Suggested Eating Method：
The edible parts are young leaves and stems. Cleaning western vegetables often finds that the leech is attached to it, and it must be carefully cleaned. Take the root first, and then soak in about 45 in salt water
In minutes, the hidden leech sank in the inside, and then washed with flowing water several times. Organic -planted western vegetable varieties can be rinsed with a little rinse in water.

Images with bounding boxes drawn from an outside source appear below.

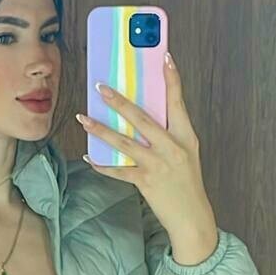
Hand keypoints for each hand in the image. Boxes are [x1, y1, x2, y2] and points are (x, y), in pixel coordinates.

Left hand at [77, 52, 215, 239]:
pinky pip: (118, 170)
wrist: (192, 217)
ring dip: (101, 129)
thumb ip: (168, 135)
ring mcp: (158, 164)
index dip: (172, 78)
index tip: (165, 57)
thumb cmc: (187, 183)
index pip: (178, 101)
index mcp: (185, 136)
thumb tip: (141, 117)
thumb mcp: (186, 153)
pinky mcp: (145, 181)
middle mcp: (172, 147)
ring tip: (83, 118)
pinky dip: (102, 164)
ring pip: (124, 142)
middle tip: (101, 88)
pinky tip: (90, 157)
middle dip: (119, 101)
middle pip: (142, 118)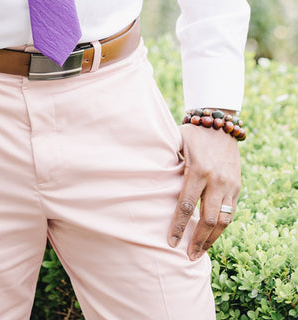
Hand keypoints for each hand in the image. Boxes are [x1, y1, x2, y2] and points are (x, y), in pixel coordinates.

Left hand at [168, 123, 240, 259]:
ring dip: (212, 240)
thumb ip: (165, 161)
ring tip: (200, 253)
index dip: (179, 226)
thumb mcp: (176, 142)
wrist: (220, 124)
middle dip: (198, 241)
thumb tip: (144, 177)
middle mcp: (217, 180)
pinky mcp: (237, 186)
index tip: (171, 242)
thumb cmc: (192, 134)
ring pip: (223, 220)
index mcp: (198, 170)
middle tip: (188, 257)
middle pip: (208, 219)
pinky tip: (211, 237)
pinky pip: (231, 213)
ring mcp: (230, 185)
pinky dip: (221, 227)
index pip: (187, 205)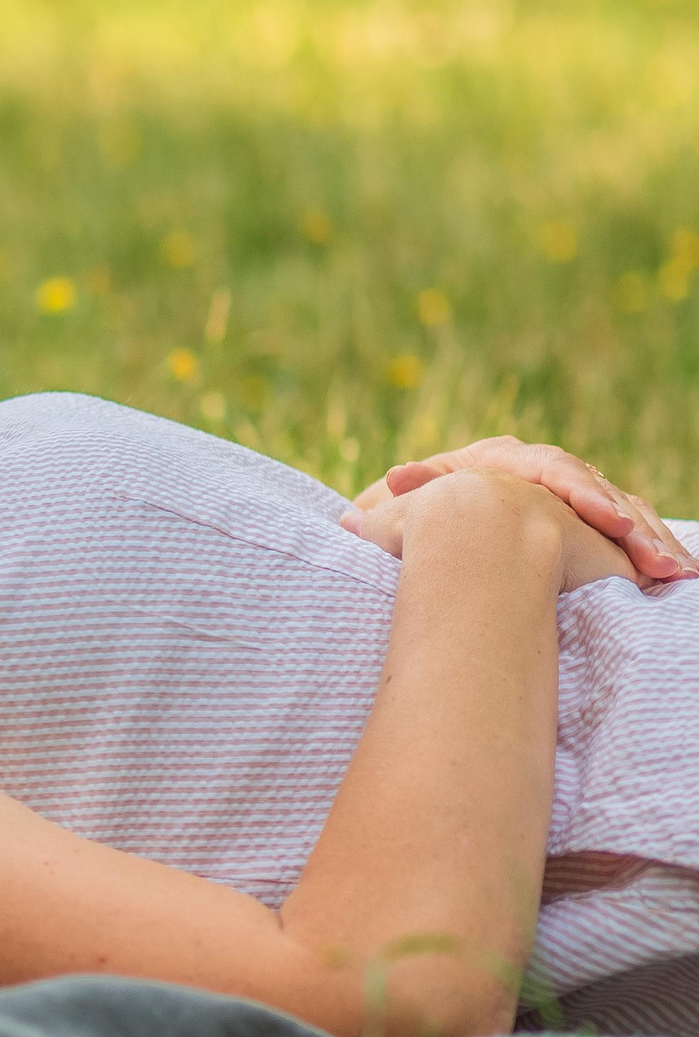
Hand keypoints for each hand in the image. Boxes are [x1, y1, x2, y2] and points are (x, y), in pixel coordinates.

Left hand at [345, 436, 694, 584]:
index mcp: (502, 460)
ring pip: (624, 510)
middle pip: (596, 487)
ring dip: (651, 540)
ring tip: (675, 573)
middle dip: (626, 519)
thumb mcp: (395, 510)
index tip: (600, 519)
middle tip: (647, 554)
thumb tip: (370, 503)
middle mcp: (544, 472)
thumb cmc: (411, 511)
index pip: (549, 468)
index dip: (578, 491)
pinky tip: (683, 576)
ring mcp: (571, 495)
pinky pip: (633, 533)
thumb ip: (390, 509)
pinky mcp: (592, 523)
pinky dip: (657, 551)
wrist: (432, 518)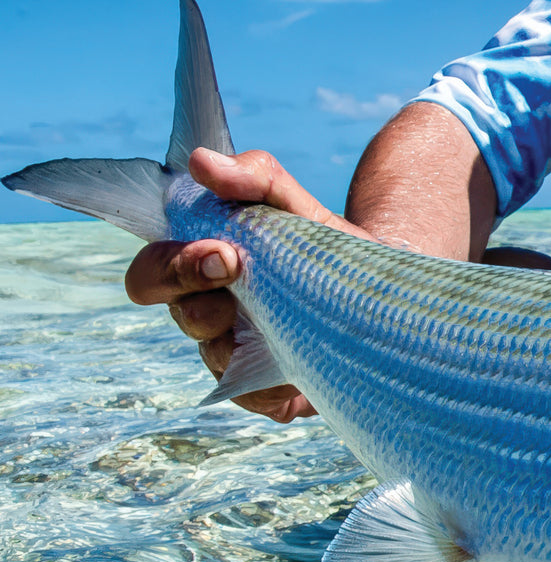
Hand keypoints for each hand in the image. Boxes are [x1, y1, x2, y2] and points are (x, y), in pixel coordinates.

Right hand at [124, 148, 371, 422]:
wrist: (387, 300)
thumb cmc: (327, 251)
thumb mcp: (300, 207)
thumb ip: (257, 177)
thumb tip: (203, 162)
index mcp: (202, 270)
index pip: (152, 272)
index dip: (170, 263)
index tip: (222, 250)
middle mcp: (210, 315)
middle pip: (178, 313)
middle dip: (197, 292)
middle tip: (234, 272)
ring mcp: (237, 359)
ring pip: (213, 355)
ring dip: (240, 334)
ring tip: (285, 317)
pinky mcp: (269, 396)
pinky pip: (254, 399)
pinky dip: (275, 383)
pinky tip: (300, 364)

🥗 Recipe (English Version)：
Google Recipe 🔍 :
English CookPad 🍳 :
BBC Good Food 🥙 :
🔅Precautions (English Version)：
☘️ Preserve vegetables
1. Leafy vegetables and softer vegetables, if packaged, should be placed in the cold box in the original package;
2. Organic Vegetables are more prone to spoilage if they have water droplets. Put the vegetables in a ventilated place to dry or wipe off the water vapor, then wrap the vegetables in slightly damp newspaper and put them in a plastic bag before refrigerating. ;
3. Organic vegetables do not use preservatives or special treatments. Vegetables are generally stored for three to five days. Some vegetables will decompose enzymes, so they should be eaten as soon as possible.
☘️ How to wash vegetables
1. Wash vegetables before cooking to keep them fresh;
2. It is not advisable to soak the vegetables for too long, and they should be washed first and then cut to avoid the loss of vitamins;
3. Washing vegetables with dilute salt water or Dish Drop can easily remove vegetable insects;
4. Cut vegetables with a stainless steel knife to reduce vitamin loss;
5. Vegetable leaves contain a lot of nutrients, so you should avoid shredding, chopping or grinding the leaves;
6. Immediately after cutting, to avoid the loss of vitamins due to air oxidation.